The spotlight on Italian politics is widening to take in the whole of the European stage. Next month, Italy picks up the rotating European Union presidency, so all of a sudden what goes on here is not just of national interest. Pensions and immigration are two hot items on the European agenda, and then there is a chance that the controversial European constitution, which is currently being drawn up by the convention, will be accepted by the 15 member states at the intergovernmental conference in Rome at the end of the year. Even if they are still arguing, the debate will be in an Italian arena with an Italian chair.

That is the point, of course. Normally, few people really care who is EU president, but Silvio Berlusconis Italy is different. The biggest worry for the rest of the EU is that the prime minister is on trial for bribing a judge in the 1980s and, worse in many ways, that he appears to be using his position to attack the whole of the magistrature. It is Berlusconi himself who makes the Italian presidency so important.

For the Italian and foreign media, Berlusconi is great copy. He is certainly never boring and, as if to prove the point, he promised fireworks in court. There will be fun for all, he said menacingly in May, implying that his statements would involve his main political rival and president of the European Commission, Romano Prodi. But although it is tempting to look just at the sleaze and alleged corruption, a lot more is going on.

First of all, there were local elections in May in which almost 12 million Italians voted for provincial and city authorities. In terms of real changes, there was little at stake as the provinces have become increasingly irrelevant elements in the political management of the country and no key cities voted. But in politics symbols are important, and the province of Rome is a hefty one. In 1998, the centre-right won with 51 per cent in the run-off; last month, the centre-left Ulivo coalition won by 10 per cent, 53 per cent to 43 per cent, in the first round. The main Ulivo party, Democratici di Sinistra (DS), once again became the biggest party with 23 per cent, beating the right-wing Alleanza Nazionale (AN) with only 18 per cent. Berlusconis Forza Italia came in a poor third with 14.7 per cent.

More extraordinary than the bare figures was the votes distribution. Traditional right-wing strongholds like Parioli and Balduina were taken by the Ulivo. On the outskirts of Rome where over the last decade AN had made great gains in poor areas with high youth unemployment, the centre-left won. Commentators agreed that the victory was due to the appeal of the new provincial president, Enrico Gasbarra, but also to the quiet and solid work of Romes mayor, Walter Veltroni. Veltroni has shown what the Ulivo actually means in terms of political administration.

From a national perspective, the victory in Rome showed what the centre-left can do if it spends time working together to solve real problems. For the losers, the converse was true. AN was up in arms against its coalition allies, with its leaders blaming the Lega Nord. They maintained they lost because Lega Nord leader Umberto Bossi had begun to attack the capital again, as well as having part of the state broadcaster RAI transferred to Milan.

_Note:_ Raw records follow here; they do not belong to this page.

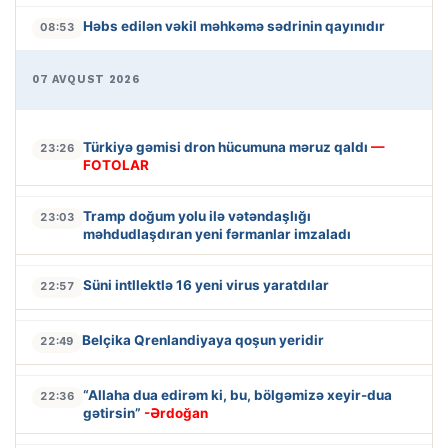
Həbs edilən vəkil məhkəmə sədrinin qayınıdır
08:53
07 AVQUST 2026
Türkiyə gəmisi dron hücumuna məruz qaldı
—
23:26
FOTOLAR
Tramp doğum yolu ilə vətəndaşlığı
23:03
məhdudlaşdıran yeni fərmanlar imzaladı
Süni intllektlə 16 yeni virus yaratdılar
22:57
Belçika Qrenlandiyaya qoşun yeridir
22:49
“Allaha dua edirəm ki, bu, bölgəmizə xeyir-dua
22:36
gətirsin”
-Ərdoğan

The cracks in the government are more visible today than at any time since the general elections in 2001. Berlusconis huge majority should in theory mean that he does not have to worry about local elections, but his problems go beyond the stirrings of nervous allies.

He came to power on the promise of economic gains for all. With three years of his mandate still to run, it would be unfair and unwise to cast judgement now. Still, there is little hope for substantial economic improvement. Some taxes have been cut but most people are paying more. Similarly, pensions have been increased for a few, but in practice most people receive less today than last year. And the world recession has meant that the 1.5 million new jobs promised are highly unlikely to materialise, as is the large increase in public spending.

There is grumbling in all sectors. Pensioners are ready to fight like others across Europe and even natural Berlusconi supporters such as the business community are highly critical.

On top of all this, the prime minister and his former lawyer, Cesare Previti, are likely to receive a verdict in their bribery case during Italys EU presidency. Berlusconi will almost certainly avoid the verdict by having a bill passed granting him immunity for as long as he is prime minister. That does not look good to the rest of the EU, and if Previti is convicted in his separate trial the implications for the Italian leader will be very serious.

Win or lose, Berlusconi is right: There will be fun for all, not just in court, but during the whole Italian presidency. We will see who is laughing at the end of it.

Picture: The election of Enrico Gasbarra as president of Rome province demonstrates what a united centre-left can achieve.